Llega el Litio

Estáis invitados a mi habitación propia, al salir cerrar la puerta ....

20 de octubre de 2011

No sé

Ustedes me perdonen por este post, y lo primero de todo: siento mucho la muerte de Steve Jobs, de verdad, como la de cualquier ser humano que es obligado a dejar este mundo antes de tiempo, sin haber concluido su ciclo vital. Sólo quería hablar de su famoso discurso donde nos cuenta su historia de superación constante con final feliz (en lo material) que yo entiendo como la narración típica americana sobre el afán de superación de cada uno de nosotros, de que si uno quiere, puede llegar a donde se proponga, (muy pocos queremos ser de verdad millonarios). Entonces yo recuerdo a mi amiga Teresita del BUP, sus ojos azules de un claro transparente y su piel blanca, blanca por la nieve y el hielo que se le acumulaba todas las mañanas de invierno cuando venía andando desde su casa al Instituto, hora y media de caminata, porque en su casa (el hogar de una mujer separada con tres hijos) no había dinero para el autobús, ni para comida, ni para casi nada, aun así Teresita hacía el esfuerzo de continuar con sus estudios; “no hay nada en la nevera” me decía muchas veces, pero ¿nada?, nada de nada, mi madre se ha ido a vivir con su novio y nos ha dejado a los tres con lo puesto, creo que le ha dado algo de dinero a mi hermano mayor pero se lo ha gastado en ropa; y sonreía. 
Años después encontré a Teresa en la entrada de un metro, vendía pulseras de cuero, estaba muy delgada y sus ojos azules estaban apagados, se habían hundido en los paraísos artificiales, charlamos un rato, le compré unas pulseras y me fuí a casa mascando rabia y tristeza por la vida de esta amiga con mucha voluntad y muy pocas posibilidades. Ya sé, es una historia de fracaso, de las que no aprendes nada y sólo dan miedo por lo cerca que a veces puedan estar de nosotros; a lo mejor si mi amiga hubiese nacido en EEUU y en su casa sin comida, hubiese habido un garaje, la cosa habría cambiado, no sé.

21 de septiembre de 2011

De sobra

Aunque soy afín a la religión de la tolerancia, cada vez me cuesta más asimilar al tipo de persona con una seguridad en sí mismo que va más allá de Orión, los que comúnmente llamamos sobrados. Los hay por todas partes y son fácilmente reconocibles, su seguridad brilla con tanta fuerza que ciega a los que pululamos a su alrededor; yo acepto mi condición de mierdecilla insignificante en ese universo magnánimo que nos presenta Malick en su The tree of live; y esto lejos de hacerme infeliz me llena de fuerza para seguir caminando al lado de las súper novas del superarse a sí mismo.
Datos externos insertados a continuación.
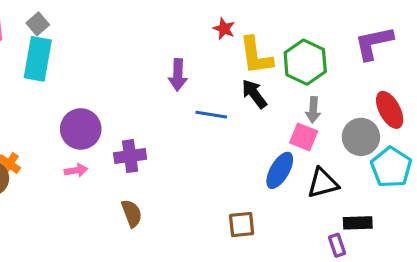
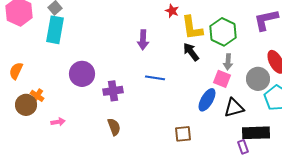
blue line: (211, 115) -> (155, 78), moved
pink arrow: (76, 170) -> (58, 122), moved
black rectangle: (358, 223) -> (256, 133), size x1.5

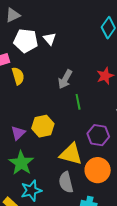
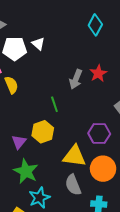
gray arrow: (65, 79) -> (76, 79), moved
green line: (78, 102) -> (54, 104), moved

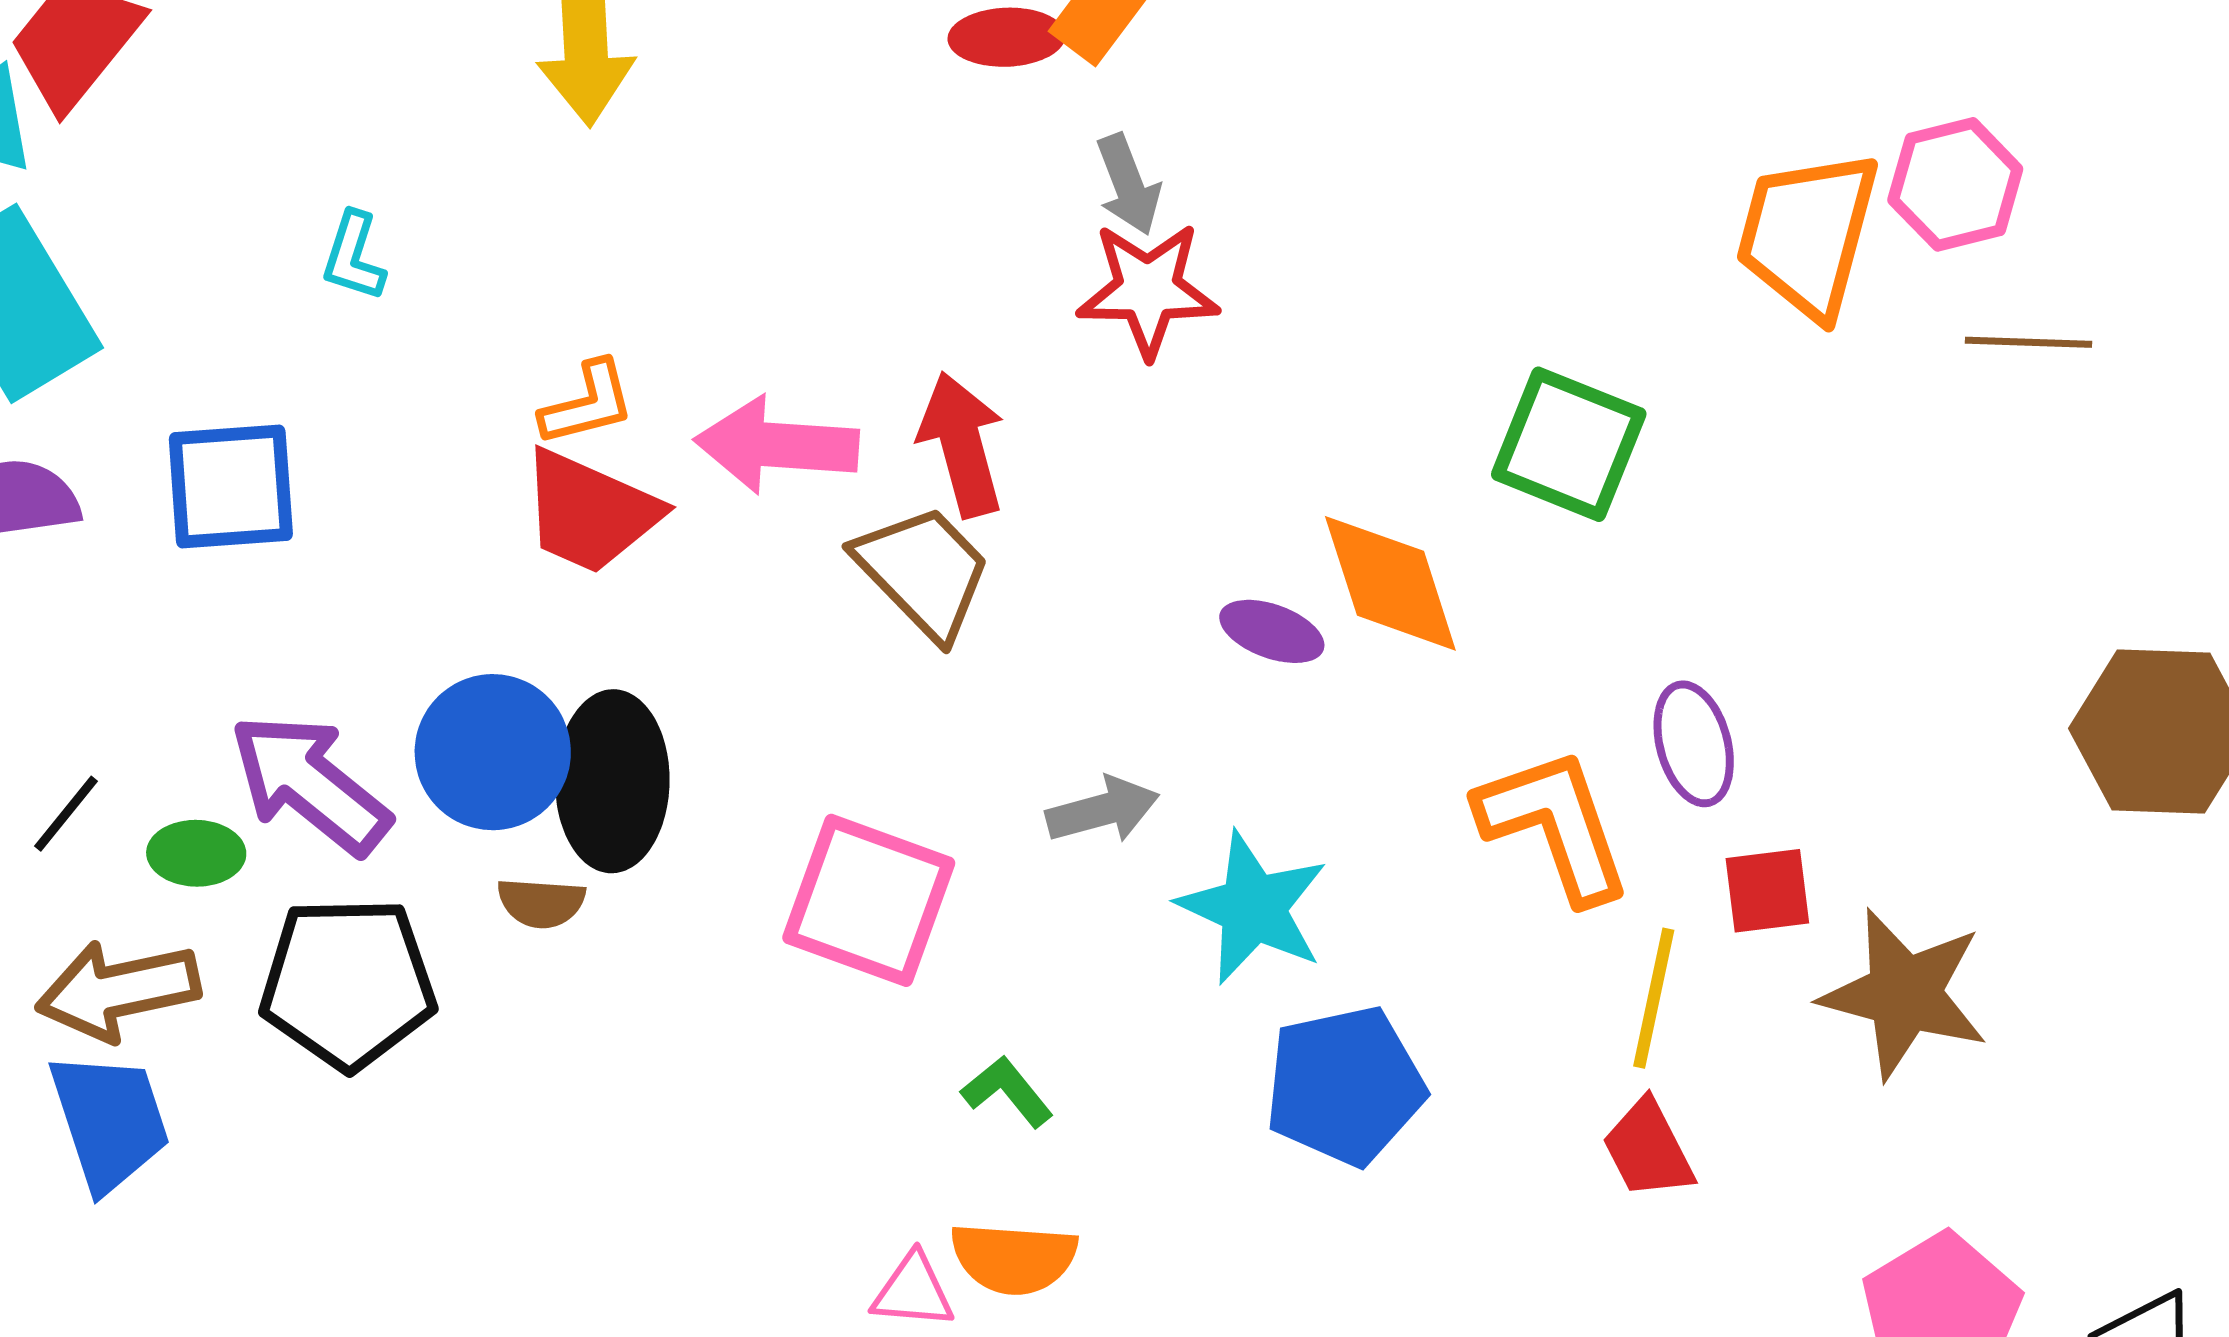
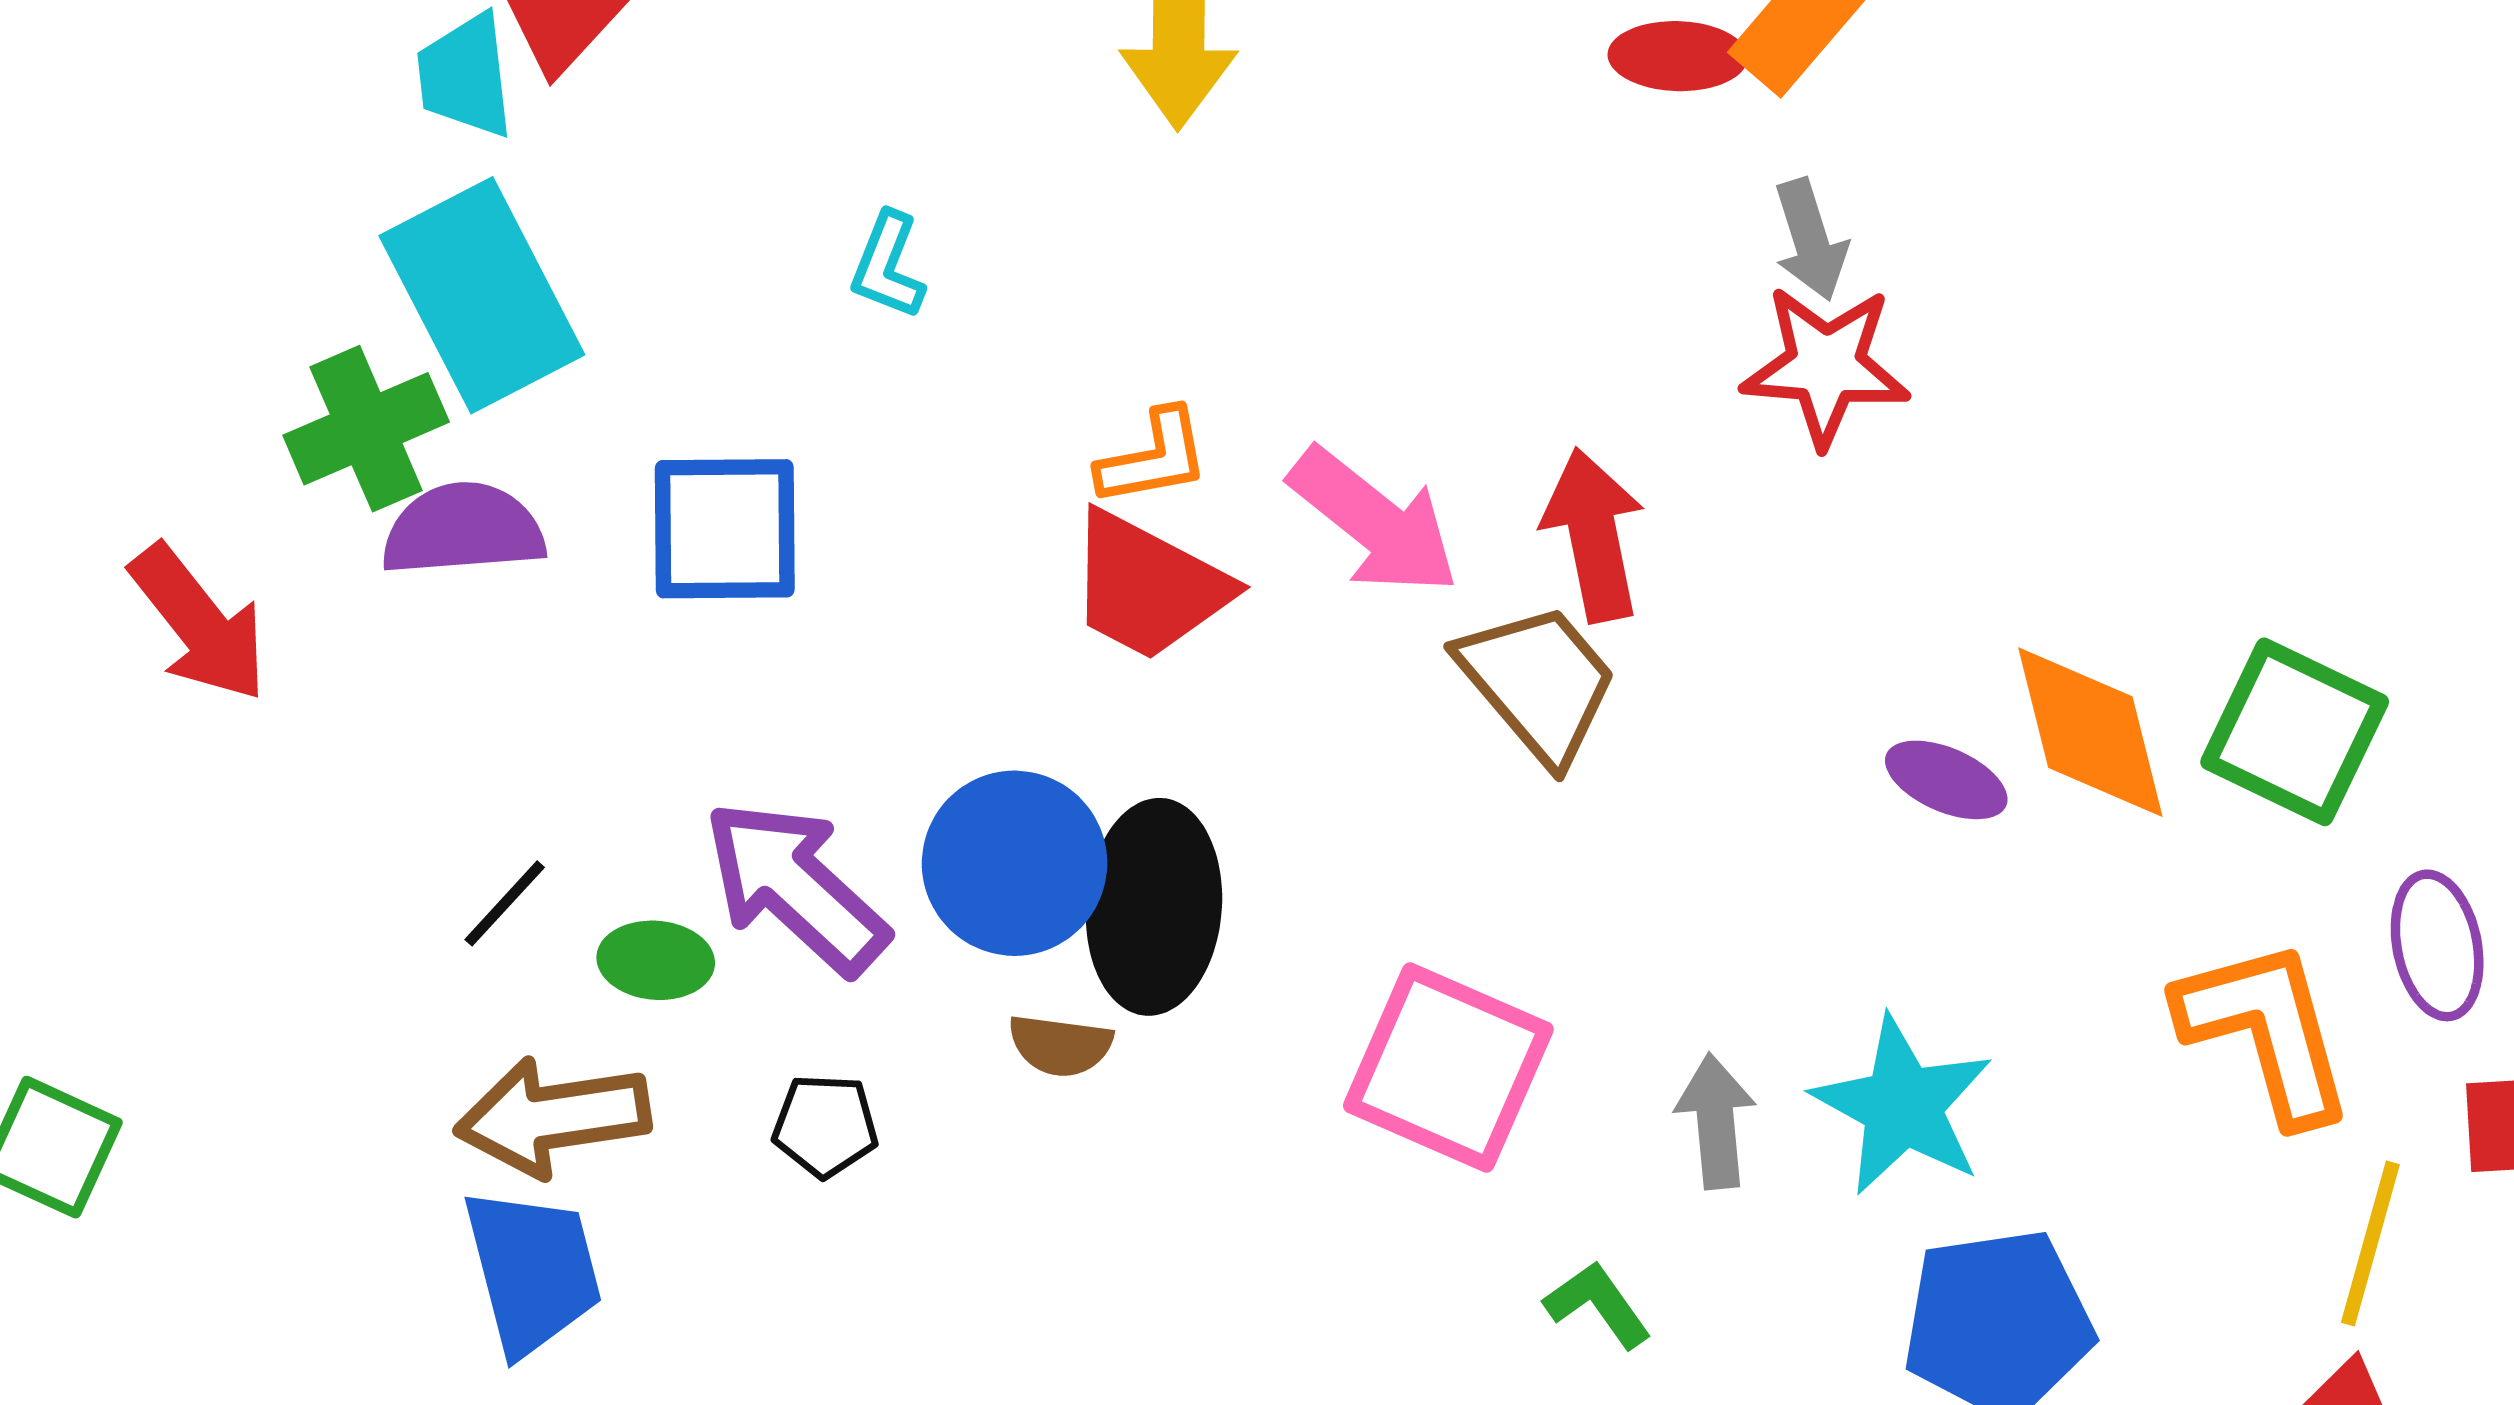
green square: (1569, 444) -> (2295, 732), moved
pink arrow: (777, 445) -> (1374, 521), turned -149
gray arrow: (1103, 810) -> (1716, 1121), moved, turned -84
black pentagon: (348, 983) -> (825, 1126), size x0.5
Estos personajes tienen tanta literatura detrás que es imposible que en su hermético cerebro se cuele un resquicio de rayo luminoso en forma de duda existencial. Tienen detrás de sí numerosa bibliografía de auto ayuda, infumables discursos sobre la capacidad de superación; curiosamente siempre los protagonistas de estos cuentos para no dormir son directores de grandes compañías americanas, para los que el éxito ha sido hacerse millonario with a great idea, y muchas muchas horas de trabajo. Uff, ¡qué perezón! prefiero triunfar como un oso panda (en libertad) y pasarme el día mascando bambú y rindiéndome sin condiciones a Morfeo.

Pero el espécimen que nos ocupa, no se conforma con sentirse dueño de su destino universal, también quiere hacerte partícipe de esa adicción incondicional al concepto de éxito, te anima constantemente a buscar dentro de tí mismo esa fuerza primigenia que te devuelva a la vida real, productiva of course, y plagada de grandes oportunidades de ser explotado. Frases como: "encontrarás el camino" ,"busca en tu interior", " márcate un objetivo y con todas tus fuerzas a por él", forman parte de su verborrea compulsiva. Trato de no ser negativa pero francamente el mundo está para bajarse en marcha, ya considero un verdadero éxito sobrevivir en el día a día, conservar a los amigos y a veces recibir un poco de amor. Tanto optimismo gratuito me recuerda a la soberbia del primer mundo, en otras galaxias no tan lejanas con encontrar agua y comida para un día se contentan.